By default, MySQL assumes the client uses the latin1 character set. If you're using UTF-8 in your PHP scripts, then this assumption is false. You need to specify to MySQL that you're using UTF-8 by issuing this SQL statement just after the database connection is opened:
SET NAMES utf8
Then the data inserted by the following SQL statements will use the correct character set. This means that you need to re-insert your data or follow the MySQL conversion procedure (see the last paragraphs).
It is recommended that your tables are configured to store data in UTF-8, too, to avoid unnecessary read/write character set conversions. That's not required, though.
More information is available in the MySQL documentation. Specifically, Connection Character Sets and Collations.

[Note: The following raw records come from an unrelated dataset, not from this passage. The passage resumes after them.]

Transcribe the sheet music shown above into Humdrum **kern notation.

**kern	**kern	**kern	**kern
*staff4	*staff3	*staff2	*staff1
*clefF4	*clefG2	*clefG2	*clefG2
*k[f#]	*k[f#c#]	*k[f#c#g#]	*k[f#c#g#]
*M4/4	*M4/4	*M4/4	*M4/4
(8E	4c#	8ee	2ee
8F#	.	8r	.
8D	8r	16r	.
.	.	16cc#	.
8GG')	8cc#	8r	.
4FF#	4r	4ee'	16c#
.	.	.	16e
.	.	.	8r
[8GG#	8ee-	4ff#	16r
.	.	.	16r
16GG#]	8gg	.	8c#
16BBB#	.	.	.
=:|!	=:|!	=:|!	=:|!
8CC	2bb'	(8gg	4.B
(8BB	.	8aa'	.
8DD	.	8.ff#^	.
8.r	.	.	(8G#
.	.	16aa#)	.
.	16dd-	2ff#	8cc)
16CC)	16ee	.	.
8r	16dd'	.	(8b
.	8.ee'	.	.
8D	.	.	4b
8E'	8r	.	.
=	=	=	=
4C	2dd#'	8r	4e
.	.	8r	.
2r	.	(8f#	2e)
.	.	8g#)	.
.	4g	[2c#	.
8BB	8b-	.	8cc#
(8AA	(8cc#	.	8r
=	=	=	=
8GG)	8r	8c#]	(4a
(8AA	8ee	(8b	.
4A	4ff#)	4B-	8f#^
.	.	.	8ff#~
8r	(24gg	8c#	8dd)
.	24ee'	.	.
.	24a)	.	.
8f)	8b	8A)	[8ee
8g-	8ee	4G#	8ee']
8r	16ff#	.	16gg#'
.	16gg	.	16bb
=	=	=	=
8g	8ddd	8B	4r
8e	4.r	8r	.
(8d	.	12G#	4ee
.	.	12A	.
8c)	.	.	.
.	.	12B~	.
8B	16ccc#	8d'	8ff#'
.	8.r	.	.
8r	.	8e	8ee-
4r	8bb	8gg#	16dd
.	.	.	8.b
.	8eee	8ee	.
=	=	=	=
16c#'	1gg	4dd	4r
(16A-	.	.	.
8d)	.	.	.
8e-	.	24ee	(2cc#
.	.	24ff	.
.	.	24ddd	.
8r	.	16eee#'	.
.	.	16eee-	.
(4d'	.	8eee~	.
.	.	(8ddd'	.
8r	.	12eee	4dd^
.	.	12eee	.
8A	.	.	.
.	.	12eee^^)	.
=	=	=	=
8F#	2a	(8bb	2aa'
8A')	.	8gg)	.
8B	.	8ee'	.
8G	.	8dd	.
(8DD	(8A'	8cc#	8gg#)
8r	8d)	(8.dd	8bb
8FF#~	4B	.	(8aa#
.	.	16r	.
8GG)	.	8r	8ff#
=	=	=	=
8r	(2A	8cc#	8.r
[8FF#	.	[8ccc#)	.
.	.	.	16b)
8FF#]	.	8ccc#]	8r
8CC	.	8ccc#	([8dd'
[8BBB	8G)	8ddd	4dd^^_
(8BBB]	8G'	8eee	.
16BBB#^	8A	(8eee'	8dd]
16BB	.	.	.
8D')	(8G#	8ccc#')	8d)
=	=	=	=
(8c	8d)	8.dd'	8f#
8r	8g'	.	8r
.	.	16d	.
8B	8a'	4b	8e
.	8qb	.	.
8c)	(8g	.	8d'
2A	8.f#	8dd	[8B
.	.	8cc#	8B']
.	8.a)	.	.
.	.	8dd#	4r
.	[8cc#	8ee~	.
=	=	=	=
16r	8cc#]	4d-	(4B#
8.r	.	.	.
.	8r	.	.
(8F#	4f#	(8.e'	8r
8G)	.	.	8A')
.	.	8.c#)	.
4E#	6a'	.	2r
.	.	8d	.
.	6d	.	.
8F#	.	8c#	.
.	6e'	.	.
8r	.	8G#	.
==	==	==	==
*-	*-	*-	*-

First, you seem to be storing UTF-8 data in a table of different encoding. MySQL will try and cope, but the side effect is as you see - data in the database will look "weird". When creating a table, you need to specify the character encoding - preferably UTF-8. For existing tables, you'll need to convert the data.

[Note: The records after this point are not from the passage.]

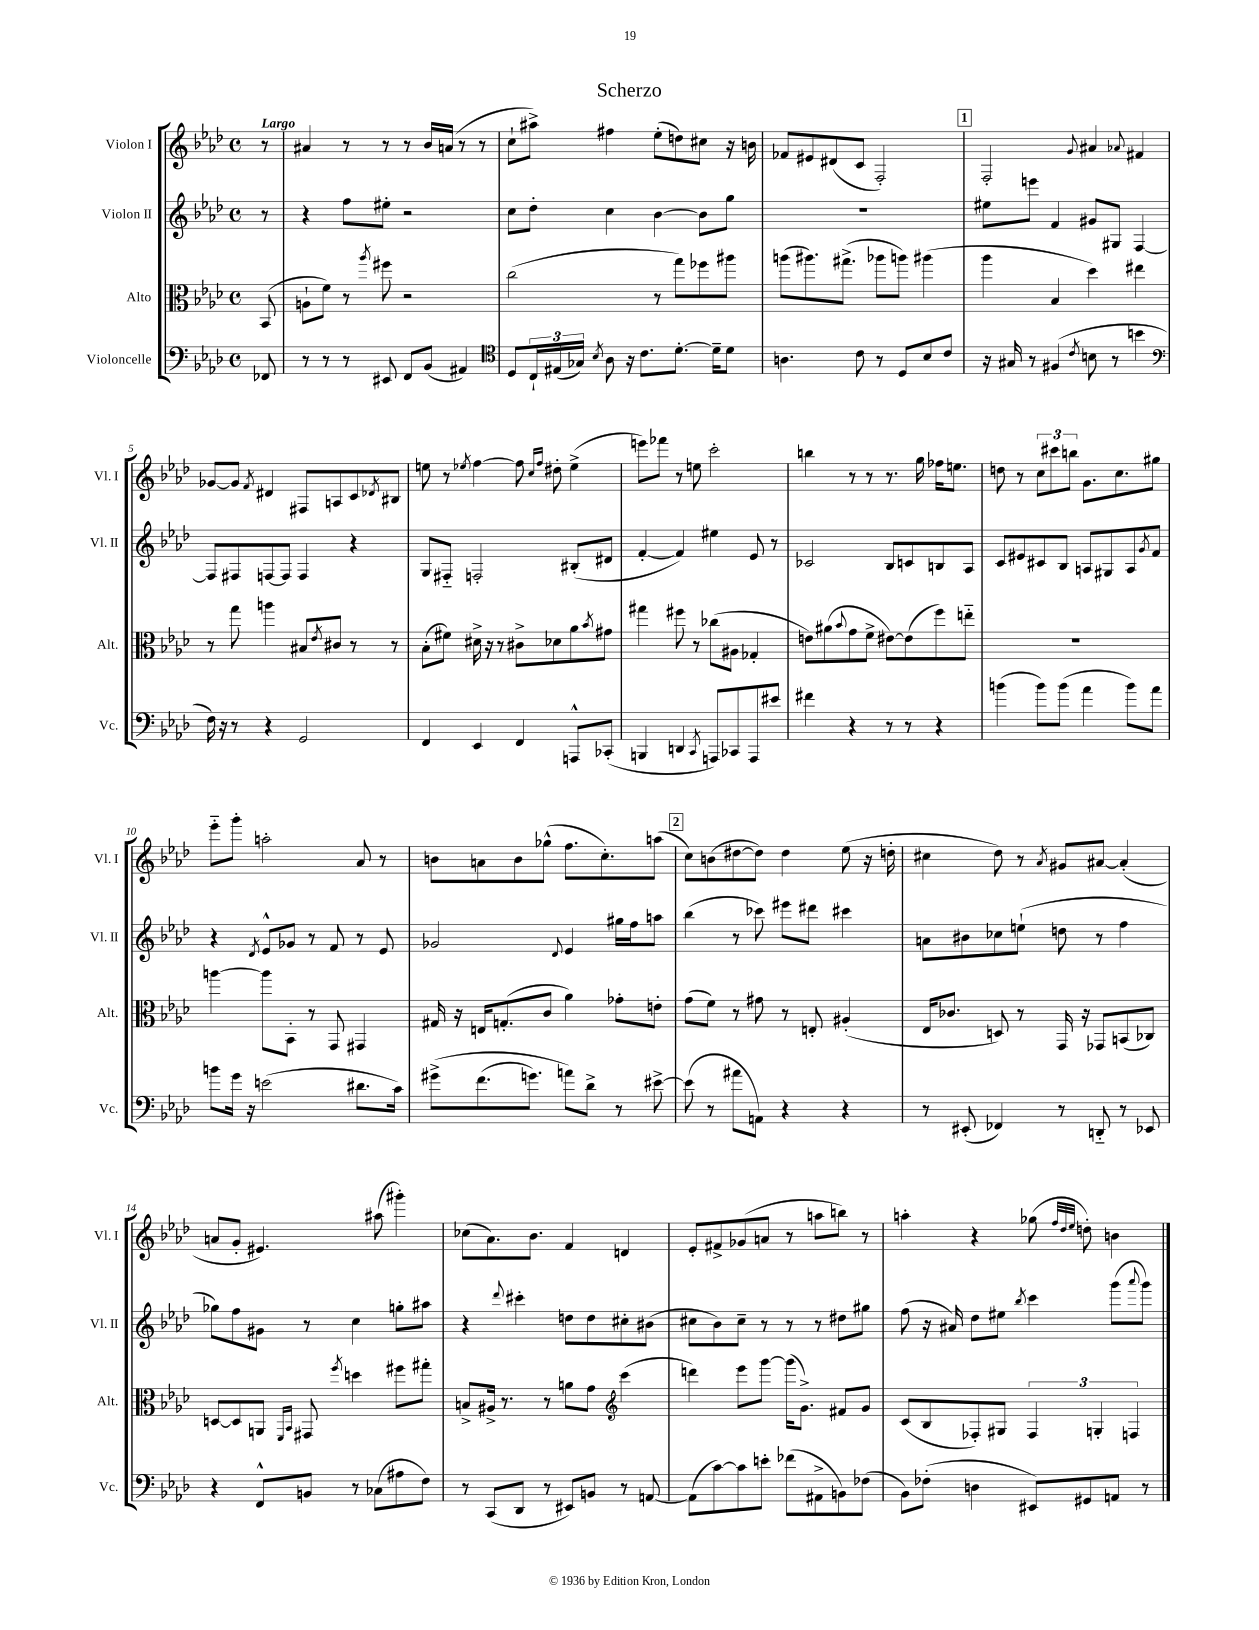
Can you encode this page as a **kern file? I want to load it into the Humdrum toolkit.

**kern	**kern	**kern	**kern
*part4	*part3	*part2	*part1
*staff4	*staff3	*staff2	*staff1
*I"Violoncelle	*I"Alto	*I"Violon II	*I"Violon I
*I'Vc.	*I'Alt.	*I'Vl. II	*I'Vl. I
*clefF4	*clefC3	*clefG2	*clefG2
*k[b-e-a-d-]	*k[b-e-a-d-]	*k[b-e-a-d-]	*k[b-e-a-d-]
*M4/4	*M4/4	*M4/4	*M4/4
*met(c)	*met(c)	*met(c)	*met(c)
=	=	=	=
!	!	!	!LO:TX:a:B:t=Largo
8FF-X/	(8BB-/	8r	8r
=1	=1	=1	=1
8r	8An`\L	4r	4a#X/
8r	8f\J)	.	.
8r	8r	8ff\L	8r
.	8qaa-/	.	.
8EE#X/	8ff#X\	8ee#X'\J	8r
8FF/L	2r	2r	8r
(8BB-/J	.	.	16b-/LL
.	.	.	(16an/JJ
4AA#X/)	.	.	8r
.	.	.	8r
=2	=2	=2	=2
*clefC4	*	*	*
8D-/L	(2cc\	8cc\L	8cc`\L
24C`/L	.	8dd-'\J	8aa#X^\J)
(24E#X/	.	.	.
24G-X/JJ)	.	.	.
8qB-/	.	.	.
8A-\	.	4cc\	4ff#X\
16r	.	.	.
8.c\L	.	.	.
.	8r	[4b-\	(8ee-'\L
[8.d-'\J	8gg\L)	.	8ddn\)
.	8ff-X\	8b-\L]	8cc#X\J
16d-~\KL]	.	.	.
8d-\J	8aa#X\J	8gg\J	16r
.	.	.	16bn\
=3	=3	=3	=3
4.An\	(8aan\L	1r	8f-X/L
.	8.aa#X\)	.	8e#X/
.	.	.	(8d#X/
.	(8.gg#X^\J	.	.
8c\	.	.	8c/J
8r	8aa-X\L	.	2F'/)
8D-/L	8aan\J)	.	.
8B-/	(4aa#X\	.	.
8c/J	.	.	.
!!LO:REH:place=s1:t=1
=4	=4	=4	=4
16r	4aa-\	8ee#X\L	2F'/
16G#X/	.	.	.
8r	.	8eeen\J	.
(4F#X/	4B-/	4f/	.
8qc/	.	.	8qqg/
8Bn\	4dd-\)	8g#X/L	4a#X/
8r	.	8G#X/J	.
.	.	.	8qqa-X/
4bn\	4ee#X\	[4F/	4f#X/
!!LO:LB:g=z
=5	=5	=5	=5
*clefF4	*	*	*
16F\)	8r	8F/L]	[8g-X/L
16r	.	.	.
8r	8gg\	8F#X/	8g-/J]
.	.	.	8qf/
4r	4aan\	[8Fn/	4d#X/
.	.	8F/J]	.
2GG/	8B#X/L	4F/	8F#X/L
.	8qe-/	.	.
.	8c#X/J	.	8An/
.	8r	4r	8c/
.	.	.	8qd-X/
.	8r	.	8B#X/J
=6	=6	=6	=6
4FF/	(8B-'\L	8G/L	8een\
.	8f#X\J)	8F#X/J	8r
.	.	.	8qee-X/
4EE-/	16d#X^\	2Fn'/	[4ff\
.	16r	.	.
.	8r	.	.
4FF/	8c#X^\L	.	8ff\]
.	.	.	16qqcc/LL
.	.	.	16qqff/JJ
.	8d-X\	.	8dd#X'\
8AAAn^^/L	8a-\	(8B#X'/L	(4ee-^\
.	8qb-/	.	.
(8CC-X'/J	8g#X\J	8d#X/J	.
=7	=7	=7	=7
4BBBn/	4gg#X\	[4f'/	8eeen\L)
.	.	.	8fff-X\J
4DDn/	8ff#X\	4f/])	8r
.	8r	.	8een\
8qCC/	.	.	.
8AAAn/L)	(8cc-X\L	4ee#X\	2ccc'\
8CC-X/	8A#X\J	.	.
8AAA/	4G-X'/	8e-/	.
8e#X/J	.	8r	.
=8	=8	=8	=8
4f#X\	8en\L)	2c-X/	4bbn\
.	(8a#X\	.	.
.	8qqb-/	.	.
4r	8g\	.	8r
.	8f^\J	.	8r
8r	[8e#X\L)	8B-/L	8.r
8r	(8e#\]	8cn/	.
.	.	.	16gg\
4r	8ff\)	8Bn/	16ff-X\KL
.	.	.	8.een\J
.	8een\J	8A-/J	.
=9	=9	=9	=9
(4bn\	1r	8c/L	8ddn\
.	.	8e#X/	8r
8b\L)	.	8c#X/	12cc\L
.	.	.	12ccc#X\
(8b\J	.	8B-/J	.
.	.	.	12bbn\J
4a-\	.	8An/L	8.g\L
.	.	8G#X/	.
.	.	.	8.cc\
8b\L)	.	8A/	.
.	.	8qg/	.
8a-\J	.	8f/J	8gg#X\J
!!LO:LB:g=z
=10	=10	=10	=10
8bn\L	[4aan\	4r	8eee-\L
16g\Jk	.	.	8ggg'\J
16r	.	.	.
.	.	8qd-/	.
(2en\	8aa\L]	8e-^^/L	2aan'\
.	8BB-'\J	8g-X/J	.
.	8r	8r	.
.	8GG/	8f/	.
8.d#X\L	4GG#X/	8r	8a-/
.	.	8e-/	8r
16c\Jk)	.	.	.
=11	=11	=11	=11
(8g#X^\L	16G#X/	2g-X/	8bn\L
.	16r	.	.
(8.f\	16En/KL	.	8an\
.	(8.Gn'/	.	.
.	.	.	8b\
8.gn\J)	.	.	.
.	8c/J	.	(8gg-X^^\J
.	.	8qqd-/	.
8an\L)	4a-\)	4e-/	8.ff\L
8d-^\J	.	.	.
.	.	.	8.cc'\)
8r	8g-X'\L	16gg#X\LL	.
.	.	16ff\J	.
[8e#X^\	8en'\J	8aan\J	(8aan\J
!!LO:REH:place=s1:t=2
=12	=12	=12	=12
(8e#\]	(8g\L	(4bb-\	8cc\L)
8r	8f\J)	.	(8bn\
8a#X\L	8r	8r	[8dd#X\
8AAn\J)	8g#X\	8ccc-X\)	8dd#\J])
4r	8r	8eee#X\L	4dd#\
.	8En'/	8ddd#X\J	.
4r	(4A#X'/	4ccc#X\	(8ee-\
.	.	.	16r
.	.	.	16ddn'\
=13	=13	=13	=13
8r	16E-/KL	8an\L	4cc#X\
.	8.c-X/J	.	.
(8EE#X'/	.	8b#X\	.
4FF-X/)	8Dn/)	8cc-X\	8dd-\)
.	8r	(8een`\J	8r
.	.	.	8qa-/
8r	16GG/	8ddn\	8g#X/L
.	16r	.	.
8DDn/	8GG-X/L	8r	[8a#X/J
8r	(8BBn/	4ff\	(4a#'/]
8EE-X/	8C-X/J)	.	.
!!LO:LB:g=z
=14	=14	=14	=14
4r	[8Dn/L	8gg-X\L)	8an/L
.	8D/]	8ff\	8g'/J
8FF^^/L	8AAn/J	8g#X\J	4.e#X/)
.	16qqFF/LL	.	.
.	16qqBB-/JJ	.	.
8BBn/J	8GG#X/	8r	.
.	8qff/	.	.
8r	4ddn\	4cc\	.
(8C-X\L	.	.	(8aa#X\
8A#X\	8ff#X\L	8ggn'\L	4ggg#X'\)
8F\J)	8gg#X'\J	8aa#X\J	.
=15	=15	=15	=15
8r	8Bn^/L	4r	(8cc-X\L
(8CC/L	16A#X^/Jk	.	8.a-\)
.	8.r	.	.
.	.	8qqddd-/	.
8DD-/J	.	4ccc#X'\	.
.	.	.	8.b-\J
8r	8r	.	.
8EE#X/L)	8an\L	8ddn\L	4f/
8BBn/J	8g\J	8dd\	.
*	*clefG2	*	*
8r	(4ccc\	8cc#X'\	4dn/
[8AAn/	.	(8b#X\J	.
=16	=16	=16	=16
(8AA\L]	4dddn\)	8cc#X\L	8e-'/L
[8c\)	.	8b-\)	8f#X^/
8c\]	8eee-\L	8cc#~\J	(8g-X/
8en'\J	[8ggg\J	8r	8an/J
(8f-X\L	(16ggg\KL]	8r	8r
.	8.g^\J)	.	.
8AA#X^\	.	8r	8aan\L
8BBn\)	8f#X/L	8dd#X\L	8bbn\J)
(8F-X\J	8g/J	8gg#X\J	8r
=17	=17	=17	=17
8BB-\L)	(8c/L	(8ff\	4aan'\
(8F-X'\J	8B-/	16r	.
.	.	16a#X/)	.
4Dn\	8F-X'/)	8dd-\L	4r
.	8G#X/J	8ee#X\J	.
.	.	8qbb-/	.
8EE#X/L)	6F-/	4ccc\	(8gg-X\
.	.	.	32qqff/LLL
.	.	.	32qqdd-/
.	.	.	32qqee-/JJJ
8GG#X/	.	.	8ddn'\)
.	6Gn'/	.	.
8AAn/J	.	(8ggg\L	4bn\
.	6Fn/	.	.
.	.	8qqaaa-/	.
8r	.	8ggg\J)	.
==	==	==	==
*-	*-	*-	*-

Second, the tables have a "collation" beside encoding. Encoding determines how the characters map to bytes, collation determines sorting and comparison. There are language-specific collations, but utf8_general_ci should be the one you're looking for (ci stands for "case insensitive") - then your two string would match.

MySQL update error when special characters are used

I was wondering if anyone had come across this one before. I have a customer who uses special characters in their product description field. Updating to a MySQL database works fine if we use their HTML equivalents but it fails if the character itself is used (copied from either character map or Word I would assume).
Has anyone seen this behaviour before? The character in question in this case is ø - and we can't seem to do a replace on it (in ASP at least) as the character comes though to the SQL string as a "?".
Any suggestions much appreciated - thanks!
This suggests a mismatched character set between your database (connection) and actual data.
Most likely, you're using ISO-8859-1 on your site, but MySQL thinks it should be getting UTF-8.
http://dev.mysql.com/doc/refman/5.0/en/charset-connection.html describes what to check and how to change it. The simplest way is probably to run the query "SET NAMES latin1" when connecting to the database (assuming that's the character set you need).
Being a fan of Unicode, I'd suggest switching over to UTF-8 entirely, but I realize that this is not always a feasible option.
Edit: #markokocic: Collation only dictates the sorting order. Although this should of course match your character set, it does not affect the range of characters that can be stored in a field.
Have you tried to set collation for the table to utf-8 or something non latin1/ascii.